IAMDDB, czyli Diana De Brito w Warszawie - koncert intymny

Manchester od zawsze uchodził za miejsce przyciągające kreatywnych, oryginalnych muzyków. W latach 60. działali tutaj między innymi Bee Gees, dekadę później pojawiło się Joy Division, które na zawsze odmieniło oblicze rocka. Dziś jest IAMDDB, czyli Diana De Brito.
 IAMDDB, czyli Diana De Brito w Warszawie - koncert intymny
/ Youtube.com
Magdalena Zarzycka

Młoda, bo zaledwie 21-letnia Angielka jest nie tylko bardzo utalentowana – ma też konkretną wizję swojej roli w muzycznym biznesie. Od dziecka jest związana z muzyką. Jej ojciec to jazzowy basista i saksofonista, skończyła też szkołę muzyczną. Wychowywała się, chłonąc najróżniejsze rodzaje brzmień, od afro-jazzu przez afro-soul po sambę. Jej inspiracje są równie rozległe – od jazzowych mistrzów (Nat King Cole i Jimmy Dludlu) przez soulową wokalistkę z Londynu Lianne La Havas po Boba Marleya.
***
ZADANIE 1
Powtórz dosłownie fragment artykułu o IAMDDB, zaczynając od słów „Manchester od zawsze” i kończąc na słowach „Diana De Brito.”.
Artykuł i listing pochodzą z niezależnych od siebie źródeł.

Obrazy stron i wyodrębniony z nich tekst
***
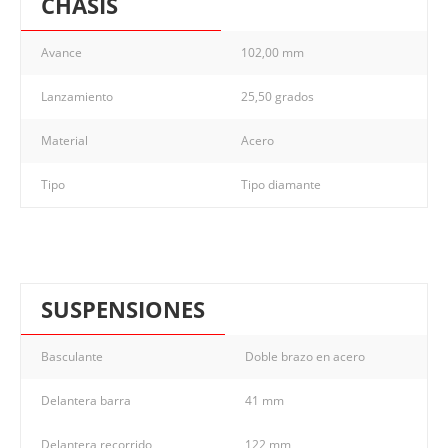
CHASIS
Avance
102,00 mm
Lanzamiento
25,50 grados
Material
Acero
Tipo
Tipo diamante
SUSPENSIONES
Basculante
Doble brazo en acero
Delantera barra
41 mm
Delantera recorrido
122 mm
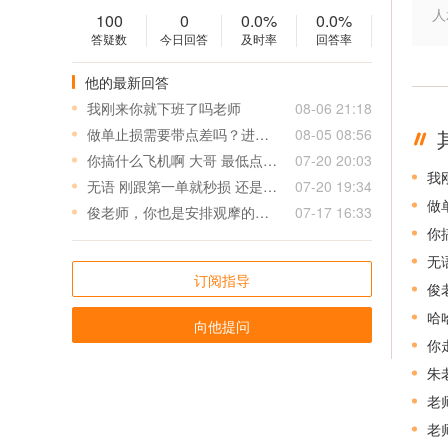
人
100
0
0.0%
0.0%
答疑数
今日回答
及时率
回答率
他的最新回答
我刚来你就下班了吗老师
08-06 21:18
做单止损需要带点差吗？进场误差多少可以进？
08-05 08:56
你搞什么飞机啊 大哥 最低点做空 最高点做多 害死我了 这损是小损？足足三十美金啊 大哥
07-20 20:03
我
无语 刚跟第一单就秒损 还是最低到最高损 才刚刚入场 😮‍💨
07-20 19:34
做
俊老师，你也是安排观摩的吗？有天大亏实盘盈亏如何
07-17 16:33
你
无
订阅指导
俊
哈
向他提问
你
朱
老
老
***
ZADANIE 2
Wypisz z listingu każdy wiersz, w którym występuje ciąg „Delantera”, z uwzględnieniem wielkości liter.

ROZWIĄZANIE ZADANIA 1
Manchester od zawsze uchodził za miejsce przyciągające kreatywnych, oryginalnych muzyków. W latach 60. działali tutaj między innymi Bee Gees, dekadę później pojawiło się Joy Division, które na zawsze odmieniło oblicze rocka. Dziś jest IAMDDB, czyli Diana De Brito.

ROZWIĄZANIE ZADANIA 2
Delantera barra
Delantera recorrido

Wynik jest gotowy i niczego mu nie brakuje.